* _Task inputs_
====

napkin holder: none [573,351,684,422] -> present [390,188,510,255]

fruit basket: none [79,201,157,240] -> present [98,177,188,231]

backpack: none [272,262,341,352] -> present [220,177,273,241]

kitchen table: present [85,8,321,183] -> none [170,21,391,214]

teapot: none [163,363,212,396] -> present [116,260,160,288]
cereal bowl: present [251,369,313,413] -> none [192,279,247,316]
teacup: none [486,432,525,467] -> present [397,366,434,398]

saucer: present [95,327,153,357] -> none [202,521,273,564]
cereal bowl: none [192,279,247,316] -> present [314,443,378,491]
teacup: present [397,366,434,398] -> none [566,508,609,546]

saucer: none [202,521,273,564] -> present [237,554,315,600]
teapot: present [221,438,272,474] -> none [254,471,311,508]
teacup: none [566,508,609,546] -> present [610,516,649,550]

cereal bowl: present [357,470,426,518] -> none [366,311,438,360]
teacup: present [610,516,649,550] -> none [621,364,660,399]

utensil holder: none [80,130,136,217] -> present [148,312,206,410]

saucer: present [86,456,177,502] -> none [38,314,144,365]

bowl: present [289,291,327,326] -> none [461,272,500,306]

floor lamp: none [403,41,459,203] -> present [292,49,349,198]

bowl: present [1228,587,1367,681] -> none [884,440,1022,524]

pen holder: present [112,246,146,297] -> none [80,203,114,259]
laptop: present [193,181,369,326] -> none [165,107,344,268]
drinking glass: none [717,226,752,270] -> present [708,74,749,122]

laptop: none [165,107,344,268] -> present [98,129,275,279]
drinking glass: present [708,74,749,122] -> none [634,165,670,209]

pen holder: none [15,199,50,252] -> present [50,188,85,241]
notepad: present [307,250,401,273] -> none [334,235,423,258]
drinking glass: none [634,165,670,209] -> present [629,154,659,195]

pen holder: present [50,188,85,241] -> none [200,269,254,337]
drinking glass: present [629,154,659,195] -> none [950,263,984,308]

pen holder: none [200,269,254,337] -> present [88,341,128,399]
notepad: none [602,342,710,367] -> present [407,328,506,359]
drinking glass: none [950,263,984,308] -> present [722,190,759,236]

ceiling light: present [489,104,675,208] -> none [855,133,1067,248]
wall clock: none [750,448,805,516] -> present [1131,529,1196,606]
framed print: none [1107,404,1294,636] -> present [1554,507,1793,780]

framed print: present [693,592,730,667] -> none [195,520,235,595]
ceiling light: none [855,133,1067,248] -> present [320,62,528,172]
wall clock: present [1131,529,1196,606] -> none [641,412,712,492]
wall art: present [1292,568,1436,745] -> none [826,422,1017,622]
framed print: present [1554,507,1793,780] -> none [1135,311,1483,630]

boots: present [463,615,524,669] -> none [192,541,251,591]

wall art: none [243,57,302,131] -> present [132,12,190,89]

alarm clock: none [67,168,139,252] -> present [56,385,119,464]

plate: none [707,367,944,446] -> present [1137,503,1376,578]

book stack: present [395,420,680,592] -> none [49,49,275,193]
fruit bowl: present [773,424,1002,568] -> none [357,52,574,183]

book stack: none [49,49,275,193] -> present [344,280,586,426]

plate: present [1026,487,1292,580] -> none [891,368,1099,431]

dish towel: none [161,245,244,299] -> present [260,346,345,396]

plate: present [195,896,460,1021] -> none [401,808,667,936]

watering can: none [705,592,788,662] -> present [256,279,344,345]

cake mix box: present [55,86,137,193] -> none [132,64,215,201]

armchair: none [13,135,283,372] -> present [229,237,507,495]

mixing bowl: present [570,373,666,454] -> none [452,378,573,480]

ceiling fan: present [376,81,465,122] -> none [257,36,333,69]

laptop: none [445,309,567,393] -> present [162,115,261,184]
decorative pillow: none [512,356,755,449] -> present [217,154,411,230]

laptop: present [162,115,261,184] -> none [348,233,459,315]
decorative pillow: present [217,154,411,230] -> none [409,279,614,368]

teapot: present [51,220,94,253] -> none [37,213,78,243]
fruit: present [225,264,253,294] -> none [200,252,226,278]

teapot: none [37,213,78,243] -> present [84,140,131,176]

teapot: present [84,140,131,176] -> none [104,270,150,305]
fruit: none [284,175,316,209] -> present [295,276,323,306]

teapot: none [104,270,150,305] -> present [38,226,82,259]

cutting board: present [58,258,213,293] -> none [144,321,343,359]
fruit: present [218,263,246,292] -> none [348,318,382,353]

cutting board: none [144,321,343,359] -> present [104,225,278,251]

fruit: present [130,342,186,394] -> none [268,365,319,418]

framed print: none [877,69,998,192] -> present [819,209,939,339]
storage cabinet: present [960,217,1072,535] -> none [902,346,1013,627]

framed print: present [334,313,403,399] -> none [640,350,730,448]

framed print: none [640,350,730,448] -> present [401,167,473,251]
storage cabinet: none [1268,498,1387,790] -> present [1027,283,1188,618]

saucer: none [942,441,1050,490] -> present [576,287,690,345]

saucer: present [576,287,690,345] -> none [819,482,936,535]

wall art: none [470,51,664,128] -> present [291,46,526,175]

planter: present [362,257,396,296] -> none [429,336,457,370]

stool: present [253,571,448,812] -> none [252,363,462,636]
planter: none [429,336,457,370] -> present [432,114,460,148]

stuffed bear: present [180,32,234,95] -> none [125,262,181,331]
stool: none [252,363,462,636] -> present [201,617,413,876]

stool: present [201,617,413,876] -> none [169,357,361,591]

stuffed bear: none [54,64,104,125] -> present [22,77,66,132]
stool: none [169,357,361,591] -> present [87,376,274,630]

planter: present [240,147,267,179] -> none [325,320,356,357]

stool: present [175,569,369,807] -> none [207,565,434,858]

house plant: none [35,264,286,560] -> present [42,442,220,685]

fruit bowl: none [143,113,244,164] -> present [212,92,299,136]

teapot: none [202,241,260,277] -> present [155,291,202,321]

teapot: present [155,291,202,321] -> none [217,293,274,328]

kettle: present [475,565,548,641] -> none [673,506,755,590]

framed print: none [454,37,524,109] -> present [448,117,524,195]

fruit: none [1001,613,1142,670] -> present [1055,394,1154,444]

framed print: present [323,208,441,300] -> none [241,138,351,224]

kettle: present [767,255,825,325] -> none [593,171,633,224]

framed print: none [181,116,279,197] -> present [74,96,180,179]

====

Take the listing above and write it out again exactly.

napkin holder: none [573,351,684,422] -> present [390,188,510,255]

fruit basket: none [79,201,157,240] -> present [98,177,188,231]

backpack: none [272,262,341,352] -> present [220,177,273,241]

kitchen table: present [85,8,321,183] -> none [170,21,391,214]

teapot: none [163,363,212,396] -> present [116,260,160,288]
cereal bowl: present [251,369,313,413] -> none [192,279,247,316]
teacup: none [486,432,525,467] -> present [397,366,434,398]

saucer: present [95,327,153,357] -> none [202,521,273,564]
cereal bowl: none [192,279,247,316] -> present [314,443,378,491]
teacup: present [397,366,434,398] -> none [566,508,609,546]

saucer: none [202,521,273,564] -> present [237,554,315,600]
teapot: present [221,438,272,474] -> none [254,471,311,508]
teacup: none [566,508,609,546] -> present [610,516,649,550]

cereal bowl: present [357,470,426,518] -> none [366,311,438,360]
teacup: present [610,516,649,550] -> none [621,364,660,399]

utensil holder: none [80,130,136,217] -> present [148,312,206,410]

saucer: present [86,456,177,502] -> none [38,314,144,365]

bowl: present [289,291,327,326] -> none [461,272,500,306]

floor lamp: none [403,41,459,203] -> present [292,49,349,198]

bowl: present [1228,587,1367,681] -> none [884,440,1022,524]

pen holder: present [112,246,146,297] -> none [80,203,114,259]
laptop: present [193,181,369,326] -> none [165,107,344,268]
drinking glass: none [717,226,752,270] -> present [708,74,749,122]

laptop: none [165,107,344,268] -> present [98,129,275,279]
drinking glass: present [708,74,749,122] -> none [634,165,670,209]

pen holder: none [15,199,50,252] -> present [50,188,85,241]
notepad: present [307,250,401,273] -> none [334,235,423,258]
drinking glass: none [634,165,670,209] -> present [629,154,659,195]

pen holder: present [50,188,85,241] -> none [200,269,254,337]
drinking glass: present [629,154,659,195] -> none [950,263,984,308]

pen holder: none [200,269,254,337] -> present [88,341,128,399]
notepad: none [602,342,710,367] -> present [407,328,506,359]
drinking glass: none [950,263,984,308] -> present [722,190,759,236]

ceiling light: present [489,104,675,208] -> none [855,133,1067,248]
wall clock: none [750,448,805,516] -> present [1131,529,1196,606]
framed print: none [1107,404,1294,636] -> present [1554,507,1793,780]

framed print: present [693,592,730,667] -> none [195,520,235,595]
ceiling light: none [855,133,1067,248] -> present [320,62,528,172]
wall clock: present [1131,529,1196,606] -> none [641,412,712,492]
wall art: present [1292,568,1436,745] -> none [826,422,1017,622]
framed print: present [1554,507,1793,780] -> none [1135,311,1483,630]

boots: present [463,615,524,669] -> none [192,541,251,591]

wall art: none [243,57,302,131] -> present [132,12,190,89]

alarm clock: none [67,168,139,252] -> present [56,385,119,464]

plate: none [707,367,944,446] -> present [1137,503,1376,578]

book stack: present [395,420,680,592] -> none [49,49,275,193]
fruit bowl: present [773,424,1002,568] -> none [357,52,574,183]

book stack: none [49,49,275,193] -> present [344,280,586,426]

plate: present [1026,487,1292,580] -> none [891,368,1099,431]

dish towel: none [161,245,244,299] -> present [260,346,345,396]

plate: present [195,896,460,1021] -> none [401,808,667,936]

watering can: none [705,592,788,662] -> present [256,279,344,345]

cake mix box: present [55,86,137,193] -> none [132,64,215,201]

armchair: none [13,135,283,372] -> present [229,237,507,495]

mixing bowl: present [570,373,666,454] -> none [452,378,573,480]

ceiling fan: present [376,81,465,122] -> none [257,36,333,69]

laptop: none [445,309,567,393] -> present [162,115,261,184]
decorative pillow: none [512,356,755,449] -> present [217,154,411,230]

laptop: present [162,115,261,184] -> none [348,233,459,315]
decorative pillow: present [217,154,411,230] -> none [409,279,614,368]

teapot: present [51,220,94,253] -> none [37,213,78,243]
fruit: present [225,264,253,294] -> none [200,252,226,278]

teapot: none [37,213,78,243] -> present [84,140,131,176]

teapot: present [84,140,131,176] -> none [104,270,150,305]
fruit: none [284,175,316,209] -> present [295,276,323,306]

teapot: none [104,270,150,305] -> present [38,226,82,259]

cutting board: present [58,258,213,293] -> none [144,321,343,359]
fruit: present [218,263,246,292] -> none [348,318,382,353]

cutting board: none [144,321,343,359] -> present [104,225,278,251]

fruit: present [130,342,186,394] -> none [268,365,319,418]

framed print: none [877,69,998,192] -> present [819,209,939,339]
storage cabinet: present [960,217,1072,535] -> none [902,346,1013,627]

framed print: present [334,313,403,399] -> none [640,350,730,448]

framed print: none [640,350,730,448] -> present [401,167,473,251]
storage cabinet: none [1268,498,1387,790] -> present [1027,283,1188,618]

saucer: none [942,441,1050,490] -> present [576,287,690,345]

saucer: present [576,287,690,345] -> none [819,482,936,535]

wall art: none [470,51,664,128] -> present [291,46,526,175]

planter: present [362,257,396,296] -> none [429,336,457,370]

stool: present [253,571,448,812] -> none [252,363,462,636]
planter: none [429,336,457,370] -> present [432,114,460,148]

stuffed bear: present [180,32,234,95] -> none [125,262,181,331]
stool: none [252,363,462,636] -> present [201,617,413,876]

stool: present [201,617,413,876] -> none [169,357,361,591]

stuffed bear: none [54,64,104,125] -> present [22,77,66,132]
stool: none [169,357,361,591] -> present [87,376,274,630]

planter: present [240,147,267,179] -> none [325,320,356,357]

stool: present [175,569,369,807] -> none [207,565,434,858]

house plant: none [35,264,286,560] -> present [42,442,220,685]

fruit bowl: none [143,113,244,164] -> present [212,92,299,136]

teapot: none [202,241,260,277] -> present [155,291,202,321]

teapot: present [155,291,202,321] -> none [217,293,274,328]

kettle: present [475,565,548,641] -> none [673,506,755,590]

framed print: none [454,37,524,109] -> present [448,117,524,195]

fruit: none [1001,613,1142,670] -> present [1055,394,1154,444]

framed print: present [323,208,441,300] -> none [241,138,351,224]

kettle: present [767,255,825,325] -> none [593,171,633,224]

framed print: none [181,116,279,197] -> present [74,96,180,179]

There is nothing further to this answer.